So, June is Pride month.
And I want to be proud.
Homophobes, hide your eyes– a queer person is in your face, and she’s not going anywhere.
I had my first girlfriend, and effectively ‘came out of the closet’ when I was 15. I approached telling my parents in the same way that I would tell them I had a boyfriend. When my mum asked me what this meant, I told her that it meant I had a girlfriend and we– for the most part– left it at that.
I am, from the stories I’ve heard from my friends and from the internet, one of the lucky ones.
My first girlfriend never came out of the closet– and I could do a whole blog post on how that’s affected me as a person, and how it’s affected me in my following relationships, but I don’t want to throw all of that in her face. She’s a lovely person and deserves great things, despite the way she’s treated me.
I’m also lucky because I never really faced any horrible backlash for coming out. My parents were fine with it– perhaps slightly confused, because it’s not something that’s prominent in our lives, but three years on and it’s just a thing. I still wonder, sometimes, what my mum thinks of it– if she does at all– and I know that I’m lucky, but I’ll never forget how it felt to have to ask if she still loved me.
When I came out, I only told my mum and dad– that was all I thought needed to know. Sometimes with colleagues and friend’s, I’ll drop it into the conversation, but I feel as though I never quite emphasise what a big part of me it is. I know that I am more than just my sexuality– I am more than being panromantic and asexual, but God I just want to scream it from the rooftops so that people know I’m different.

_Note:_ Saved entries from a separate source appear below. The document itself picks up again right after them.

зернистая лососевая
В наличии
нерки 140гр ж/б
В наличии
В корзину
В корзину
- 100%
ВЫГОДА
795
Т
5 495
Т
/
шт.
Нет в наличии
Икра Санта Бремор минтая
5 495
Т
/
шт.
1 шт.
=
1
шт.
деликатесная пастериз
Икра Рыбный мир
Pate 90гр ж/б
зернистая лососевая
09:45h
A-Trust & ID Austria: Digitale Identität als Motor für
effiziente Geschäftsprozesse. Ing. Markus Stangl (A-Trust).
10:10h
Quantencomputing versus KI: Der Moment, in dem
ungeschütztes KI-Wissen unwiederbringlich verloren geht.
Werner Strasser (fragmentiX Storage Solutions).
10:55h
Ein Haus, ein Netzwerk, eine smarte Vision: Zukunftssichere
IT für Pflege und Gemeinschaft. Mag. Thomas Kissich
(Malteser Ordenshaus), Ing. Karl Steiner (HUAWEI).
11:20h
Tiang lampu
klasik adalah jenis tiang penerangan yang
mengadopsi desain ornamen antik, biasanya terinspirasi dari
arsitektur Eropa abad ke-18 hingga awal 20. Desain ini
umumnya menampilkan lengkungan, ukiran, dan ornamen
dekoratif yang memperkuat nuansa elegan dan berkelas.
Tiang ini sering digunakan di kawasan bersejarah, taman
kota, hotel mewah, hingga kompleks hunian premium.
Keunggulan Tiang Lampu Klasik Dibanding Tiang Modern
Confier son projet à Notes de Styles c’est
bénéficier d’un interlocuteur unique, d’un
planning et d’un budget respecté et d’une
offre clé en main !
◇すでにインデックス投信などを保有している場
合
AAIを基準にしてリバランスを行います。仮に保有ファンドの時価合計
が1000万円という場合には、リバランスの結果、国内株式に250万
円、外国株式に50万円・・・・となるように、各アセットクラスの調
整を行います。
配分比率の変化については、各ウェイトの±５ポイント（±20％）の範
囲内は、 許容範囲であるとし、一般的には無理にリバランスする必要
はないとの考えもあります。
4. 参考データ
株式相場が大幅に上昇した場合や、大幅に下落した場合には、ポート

I’m different, and I’m proud.
I haven’t always been, though.
University, if I haven’t mentioned it yet, is hard.
I can handle the lectures and the workload, but it’s the socializing that really tested me. No, I’ll be more specific. It’s the sex that tested me. Because sex is everywhere at university. Coming from an all-girls school, no one cared if you were sleeping with anyone or who it was with.
At University, hooking up can be a given stage of a night out, getting drunk and going on tinder just means sexual partners are now on speed-dial at all hours of the day. Sex is present in my friend and her boyfriend, and my friend and his girlfriend, it’s even there in my lecturers– because of course every reimagining of a fairy tale needs to involve erotica in order to be seen as ‘adult’ (I’m looking at you, Angela Carter).
But you know where sex isn’t? It isn’t in me.
So when I got a boyfriend (and I’m sorry in advance, for when you read this), it wasn’t quite the sunshine and rainbows I was expecting. I was over the moon to have someone who actually liked me, and I think is kissing is one of the best things in the universe. But anything after that is where all my biggest regrets lie.
I’m sorry to admit this, because I don’t want to hurt your feelings, but I regret every second spent where someone has seen me naked. Memories of people touching me are more like nightmares and it feels… violating. I don’t want to hurt you, but I’ve been bottling this up for months.
So I did the decent thing, when I realised that this wasn’t working for me, I broke up with him. When he jumped into bed with another one of our friends a week later… Fuck. I had never felt more broken in my life. I know that I was the one to break up with him, but I had done it because I knew I couldn’t give him what he wanted, and when he immediately fell into the girl who would and could give it to him… I wondered if it was wrong that I wasn’t more like her.
I wondered if I was broken.
I’m not broken, and I have to tell myself that at least once a day. There’s nothing wrong with being asexual, just as there’s nothing wrong with being promiscuous. I’m genuinely happy that they’re now a couple because they both seem happy together. I’m glad that my ex-boyfriend can be with someone who can be with him properly and fully without any doubts or insecurities.
Now, as the first year comes to an end, I’m now having to deal with what it means to be panromantic and asexual. Flirting is so impossibly difficult because, in my head, I feel as though I’m leading people on. If I try and flirt with someone, I just wish I could tell them that they’re only going to be disappointed. It’s especially prominent with guys since it’s been drilled into me from a young age that boys only care about sex, and all my experience does seem to lead me into believing that.
Sorry, future dating prospects, for that moment where I’ll ultimately disappoint you. I promise it’s nothing person.
But here I am, out of the closet for the second time in the most public way imaginable.
My name is Phoebe Hedges, and I’m panromantic and asexual, and I’m proud.